═════ Data shown

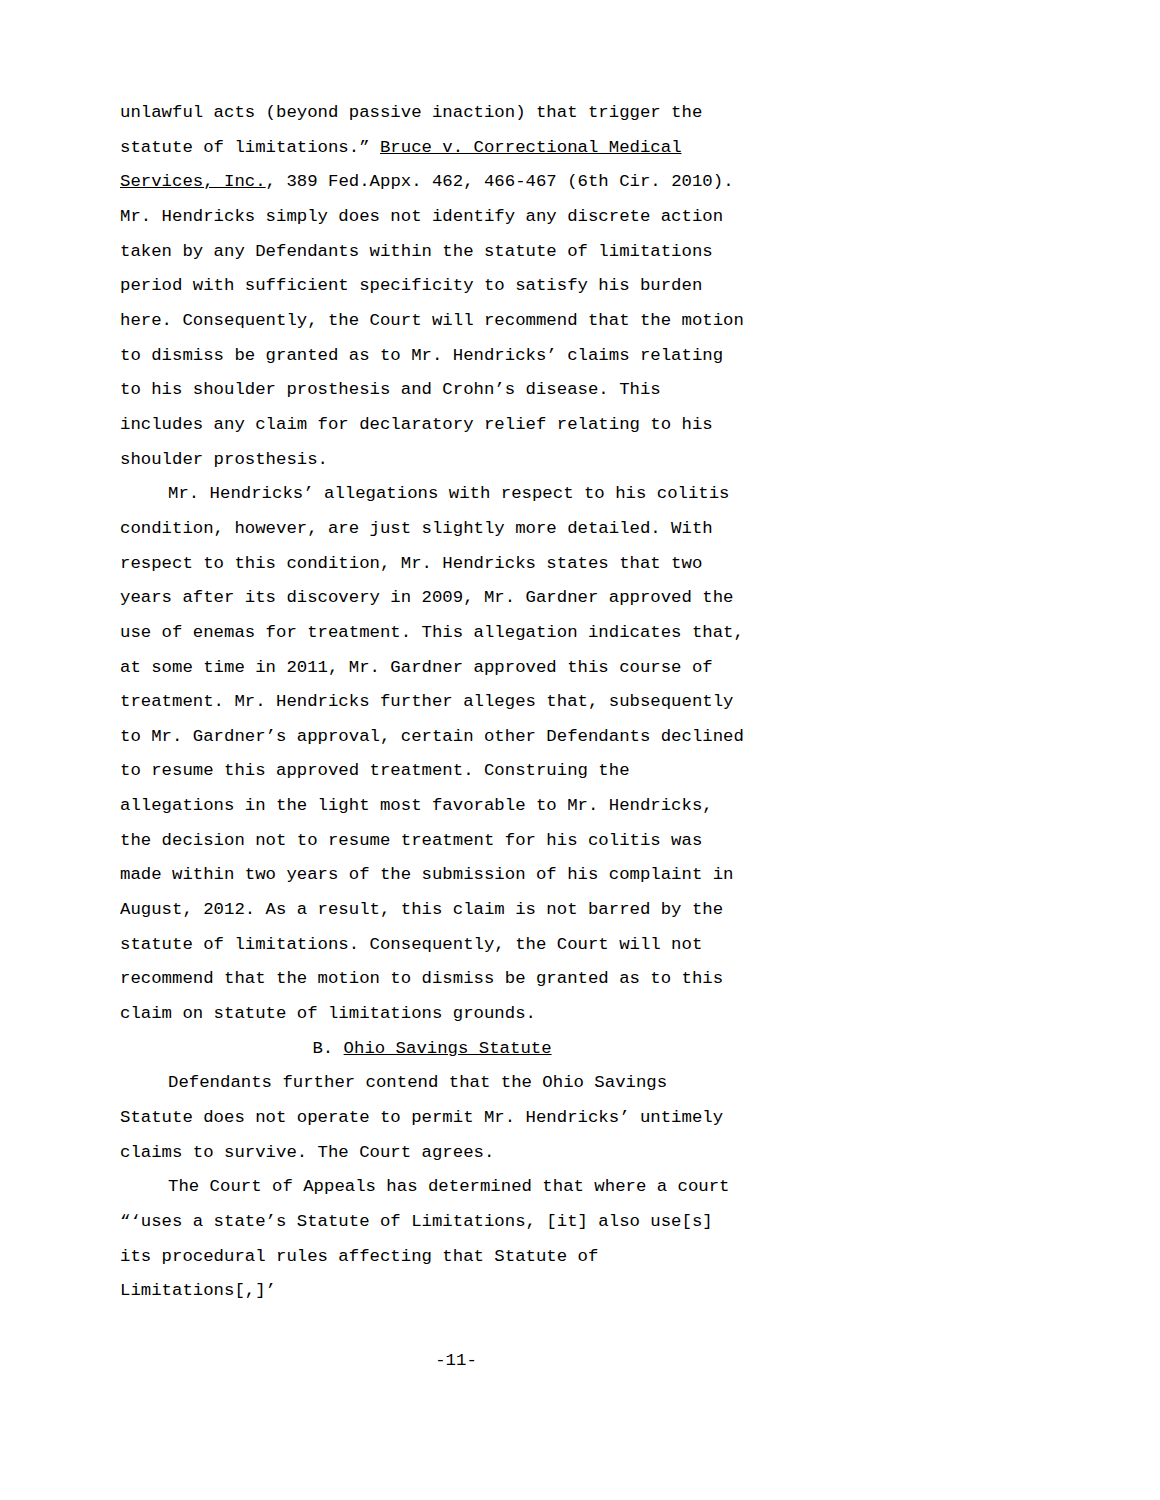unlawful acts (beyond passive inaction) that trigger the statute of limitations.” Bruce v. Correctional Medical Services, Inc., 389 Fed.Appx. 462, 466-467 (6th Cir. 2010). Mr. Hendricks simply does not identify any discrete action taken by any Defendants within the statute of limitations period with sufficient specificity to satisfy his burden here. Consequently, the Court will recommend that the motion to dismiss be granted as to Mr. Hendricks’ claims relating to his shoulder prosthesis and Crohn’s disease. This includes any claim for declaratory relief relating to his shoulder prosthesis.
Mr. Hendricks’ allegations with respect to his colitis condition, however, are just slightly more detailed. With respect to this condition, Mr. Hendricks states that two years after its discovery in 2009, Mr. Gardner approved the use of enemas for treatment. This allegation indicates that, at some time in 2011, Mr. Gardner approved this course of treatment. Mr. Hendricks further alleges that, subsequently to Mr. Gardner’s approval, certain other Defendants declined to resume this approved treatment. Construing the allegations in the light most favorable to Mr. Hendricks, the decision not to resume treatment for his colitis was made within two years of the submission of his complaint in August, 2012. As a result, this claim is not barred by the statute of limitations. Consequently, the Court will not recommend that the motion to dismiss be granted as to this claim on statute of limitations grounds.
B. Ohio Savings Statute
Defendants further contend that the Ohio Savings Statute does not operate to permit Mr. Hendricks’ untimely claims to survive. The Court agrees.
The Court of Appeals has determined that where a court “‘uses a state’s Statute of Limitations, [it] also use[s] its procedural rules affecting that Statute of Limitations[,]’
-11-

══════════
═════ Data shown

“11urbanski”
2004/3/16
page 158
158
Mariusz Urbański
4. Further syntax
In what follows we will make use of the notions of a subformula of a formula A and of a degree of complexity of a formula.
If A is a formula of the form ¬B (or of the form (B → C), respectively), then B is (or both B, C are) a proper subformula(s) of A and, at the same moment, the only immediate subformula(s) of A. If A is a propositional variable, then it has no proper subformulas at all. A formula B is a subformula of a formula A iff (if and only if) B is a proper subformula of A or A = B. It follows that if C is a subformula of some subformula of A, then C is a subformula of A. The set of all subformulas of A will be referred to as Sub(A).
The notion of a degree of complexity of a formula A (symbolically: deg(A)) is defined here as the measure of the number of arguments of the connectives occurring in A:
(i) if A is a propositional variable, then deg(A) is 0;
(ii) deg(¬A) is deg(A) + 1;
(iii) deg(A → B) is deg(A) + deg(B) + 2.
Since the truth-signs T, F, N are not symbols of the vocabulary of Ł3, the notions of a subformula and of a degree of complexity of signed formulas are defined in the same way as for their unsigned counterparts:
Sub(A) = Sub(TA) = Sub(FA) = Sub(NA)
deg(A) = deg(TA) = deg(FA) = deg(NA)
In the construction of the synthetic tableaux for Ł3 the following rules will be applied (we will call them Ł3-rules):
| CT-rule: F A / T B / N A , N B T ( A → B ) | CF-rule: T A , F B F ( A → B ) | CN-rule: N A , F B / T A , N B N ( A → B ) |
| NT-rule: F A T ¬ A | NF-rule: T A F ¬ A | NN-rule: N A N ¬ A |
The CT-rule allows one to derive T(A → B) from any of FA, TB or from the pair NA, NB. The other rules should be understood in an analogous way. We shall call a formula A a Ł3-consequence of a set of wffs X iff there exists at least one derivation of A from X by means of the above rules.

══════════

## Try it
From the records above, give again exactly the lines running from the line with "4. Further syntax" to the line with "In the construction", inclusive.

## Exercise solution
4. Further syntax
In what follows we will make use of the notions of a subformula of a formula A and of a degree of complexity of a formula.
If A is a formula of the form ¬B (or of the form (B → C), respectively), then B is (or both B, C are) a proper subformula(s) of A and, at the same moment, the only immediate subformula(s) of A. If A is a propositional variable, then it has no proper subformulas at all. A formula B is a subformula of a formula A iff (if and only if) B is a proper subformula of A or A = B. It follows that if C is a subformula of some subformula of A, then C is a subformula of A. The set of all subformulas of A will be referred to as Sub(A).
The notion of a degree of complexity of a formula A (symbolically: deg(A)) is defined here as the measure of the number of arguments of the connectives occurring in A:
(i) if A is a propositional variable, then deg(A) is 0;
(ii) deg(¬A) is deg(A) + 1;
(iii) deg(A → B) is deg(A) + deg(B) + 2.
Since the truth-signs T, F, N are not symbols of the vocabulary of Ł3, the notions of a subformula and of a degree of complexity of signed formulas are defined in the same way as for their unsigned counterparts:
Sub(A) = Sub(TA) = Sub(FA) = Sub(NA)
deg(A) = deg(TA) = deg(FA) = deg(NA)
In the construction of the synthetic tableaux for Ł3 the following rules will be applied (we will call them Ł3-rules):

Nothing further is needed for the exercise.